# Extract provided
------------------------

The synthesized nanocomposites of composition, Fe3O4, CoFe2O4 and CoFe2O4/PEI, were tested in the oxidation reaction of phenol with oxygen (Cphenol = 0.003 mol/L) [45]. The UV spectrum of the sample during the reaction and the IR spectra of phenol and reaction products after oxidation with oxygen showed a favorable prognosis for the use of such catalysts in the production of oxygen-containing compounds using the catalytic reaction of oxidation with oxygen.
Catalysts with a composition of Fe3O4/chitosan and Fe3O4/PVP were also used for the oxidation of phenol with oxygen. Figure 18 shows typical conversion curves for the oxidation of phenol with oxygen, in the coordinates WO2 = f(QO2). W is oxygen absorption rate in mol/L × min; Q is amount of absorbed O2, mol/L. The initial rate of phenol oxidation on Fe3O4/chitosan was approximately one order of magnitude higher than on Fe3O4/PVP.
Figure 19 shows the absorption spectra of the original solution of phenol (0.01 mol/L). In the wavelength range 190–320 nm, there is an absorption band of phenol at 209 nm and 275 nm. By the decrease in optical density D at a given wavelength and the appearance of an absorption band at a wavelength of 240–245 nm, as well as a weak band at 435 nm, characteristic of benzoquinone, one can judge the decrease in the phenol content in the solution as a result of its oxidation to benzoquinone. Additional absorption bands that could correspond to possible intermediate products of phenol degradation, such as pyrocatechin, hydroquinone, and quinone, were not detected on the spectrum. This fact is confirmed by the IR spectrum data of the product. In the IR spectrum of the reaction product, absorption bands were observed in the region of 1630–1644 cm−1, indicating the presence of a C=O bond characteristic of p-benzoquinone.

------------------------

# Activity 1
Answer these questions about the passage on phenol oxidation:
(a) What phenol concentration was used when the Fe3O4, CoFe2O4 and CoFe2O4/PEI nanocomposites were tested?
(b) On which catalyst was the initial rate of phenol oxidation about one order of magnitude higher, Fe3O4/chitosan or Fe3O4/PVP?
(c) In what region did the IR spectrum of the reaction product show absorption bands indicating a C=O bond?
# Activity 2
Rewrite the passage on phenol oxidation from "The synthesized nanocomposites" up to and including "oxidation with oxygen.", renaming "nanocomposites" as "composite materials".
None of the data is needed to do this work.

# Supplied data
------------------------

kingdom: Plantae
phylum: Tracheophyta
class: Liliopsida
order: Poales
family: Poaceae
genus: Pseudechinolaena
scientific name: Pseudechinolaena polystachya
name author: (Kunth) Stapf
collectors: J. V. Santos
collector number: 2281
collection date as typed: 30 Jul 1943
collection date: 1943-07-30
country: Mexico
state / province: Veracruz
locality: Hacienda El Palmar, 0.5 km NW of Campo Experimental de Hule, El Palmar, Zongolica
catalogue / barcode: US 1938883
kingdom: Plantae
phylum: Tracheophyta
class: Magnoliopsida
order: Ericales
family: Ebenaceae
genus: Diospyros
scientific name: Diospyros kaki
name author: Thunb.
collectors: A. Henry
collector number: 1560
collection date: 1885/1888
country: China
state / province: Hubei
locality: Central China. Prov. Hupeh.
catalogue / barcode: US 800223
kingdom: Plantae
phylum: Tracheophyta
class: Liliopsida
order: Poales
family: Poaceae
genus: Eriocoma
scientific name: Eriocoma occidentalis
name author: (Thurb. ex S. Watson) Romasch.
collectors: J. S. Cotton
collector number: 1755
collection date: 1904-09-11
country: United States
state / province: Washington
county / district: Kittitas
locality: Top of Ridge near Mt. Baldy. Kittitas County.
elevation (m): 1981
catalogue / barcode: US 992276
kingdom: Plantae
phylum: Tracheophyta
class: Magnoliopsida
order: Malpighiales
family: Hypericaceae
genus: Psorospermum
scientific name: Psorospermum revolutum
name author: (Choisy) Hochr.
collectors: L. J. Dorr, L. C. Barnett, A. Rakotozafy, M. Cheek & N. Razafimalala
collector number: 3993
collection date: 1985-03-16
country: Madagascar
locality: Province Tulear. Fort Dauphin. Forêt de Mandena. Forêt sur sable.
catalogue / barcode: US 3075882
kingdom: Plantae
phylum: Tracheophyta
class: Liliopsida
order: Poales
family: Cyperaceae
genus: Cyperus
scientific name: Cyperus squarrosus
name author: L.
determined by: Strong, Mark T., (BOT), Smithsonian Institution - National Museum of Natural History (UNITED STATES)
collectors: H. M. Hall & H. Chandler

------------------------

# Answer space 1
(a) 0.003 mol/L
(b) Fe3O4/chitosan
(c) 1630–1644 cm−1

# Answer space 2
The synthesized composite materials of composition, Fe3O4, CoFe2O4 and CoFe2O4/PEI, were tested in the oxidation reaction of phenol with oxygen (Cphenol = 0.003 mol/L) [45]. The UV spectrum of the sample during the reaction and the IR spectra of phenol and reaction products after oxidation with oxygen showed a favorable prognosis for the use of such catalysts in the production of oxygen-containing compounds using the catalytic reaction of oxidation with oxygen.